List, from the lines below, each one with "Figure" in it.

Collected data:
------------------------------
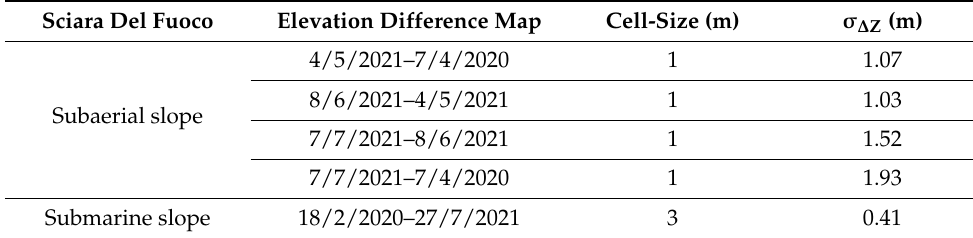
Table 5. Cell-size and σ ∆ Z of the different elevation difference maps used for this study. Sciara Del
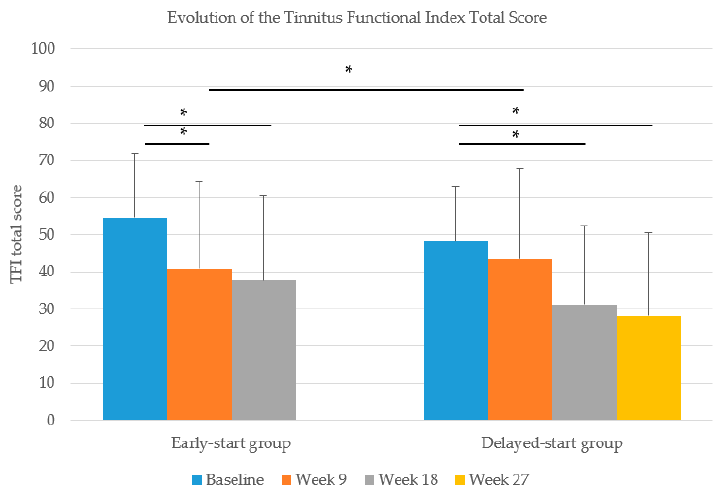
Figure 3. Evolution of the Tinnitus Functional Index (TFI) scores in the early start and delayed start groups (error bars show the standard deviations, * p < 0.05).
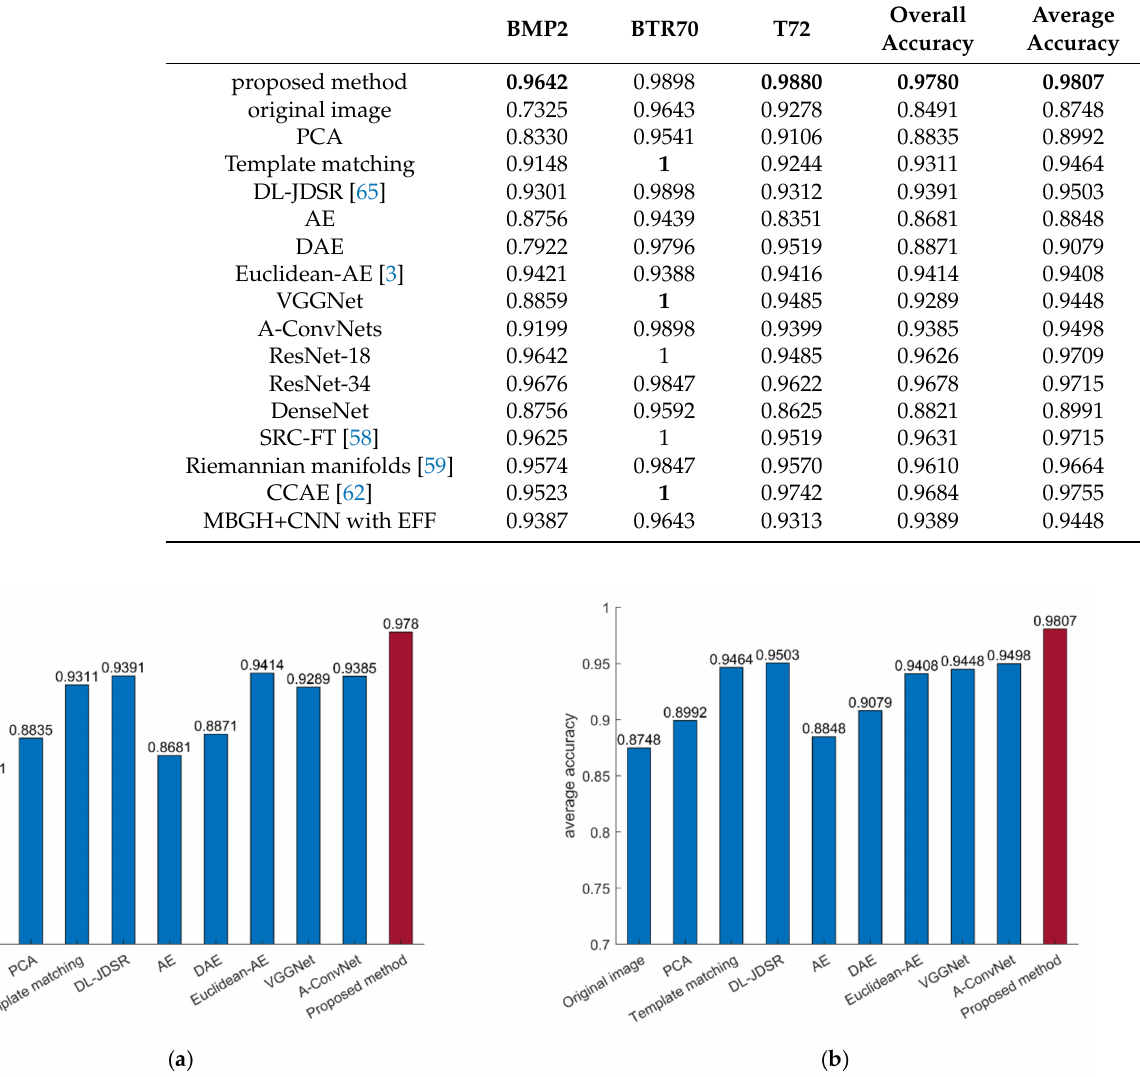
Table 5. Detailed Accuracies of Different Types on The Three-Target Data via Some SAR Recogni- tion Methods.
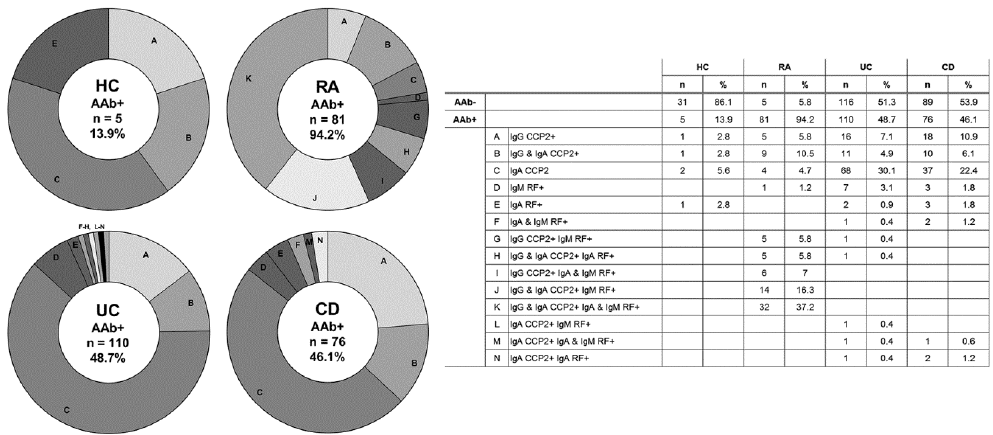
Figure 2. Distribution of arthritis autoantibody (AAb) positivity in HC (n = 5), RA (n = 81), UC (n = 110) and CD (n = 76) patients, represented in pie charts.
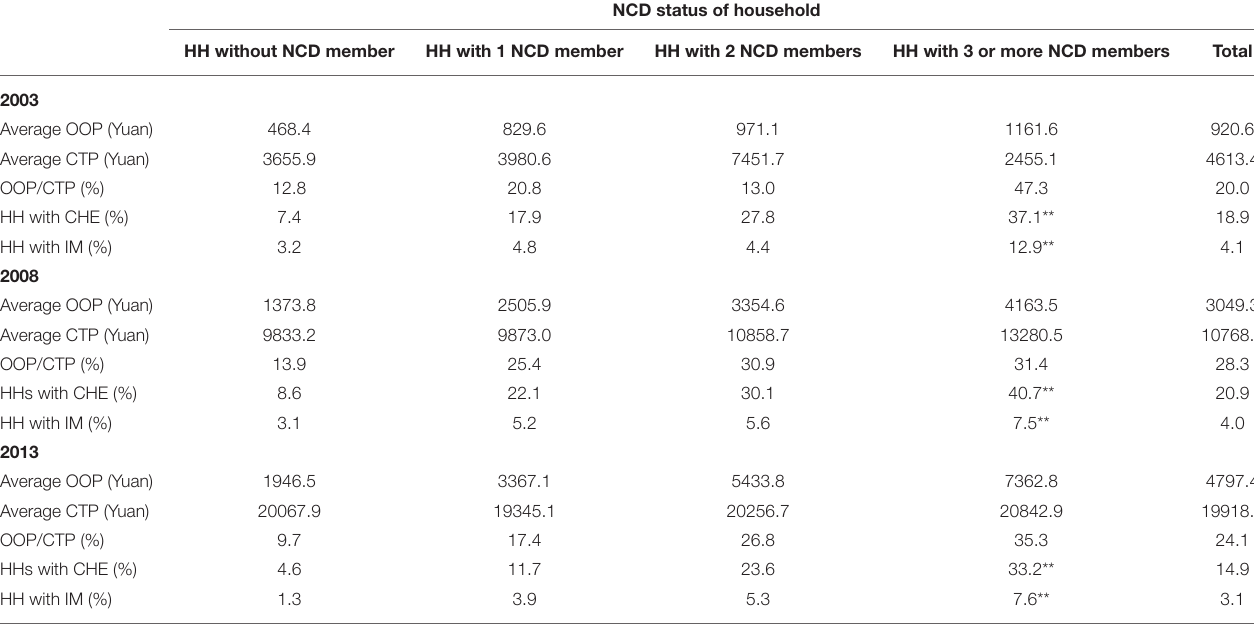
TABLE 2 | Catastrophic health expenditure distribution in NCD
------------------------------
ANSWER BOX:
Figure 3. Evolution of the Tinnitus Functional Index (TFI) scores in the early start and delayed start groups (error bars show the standard deviations, * p < 0.05).
Figure 2. Distribution of arthritis autoantibody (AAb) positivity in HC (n = 5), RA (n = 81), UC (n = 110) and CD (n = 76) patients, represented in pie charts.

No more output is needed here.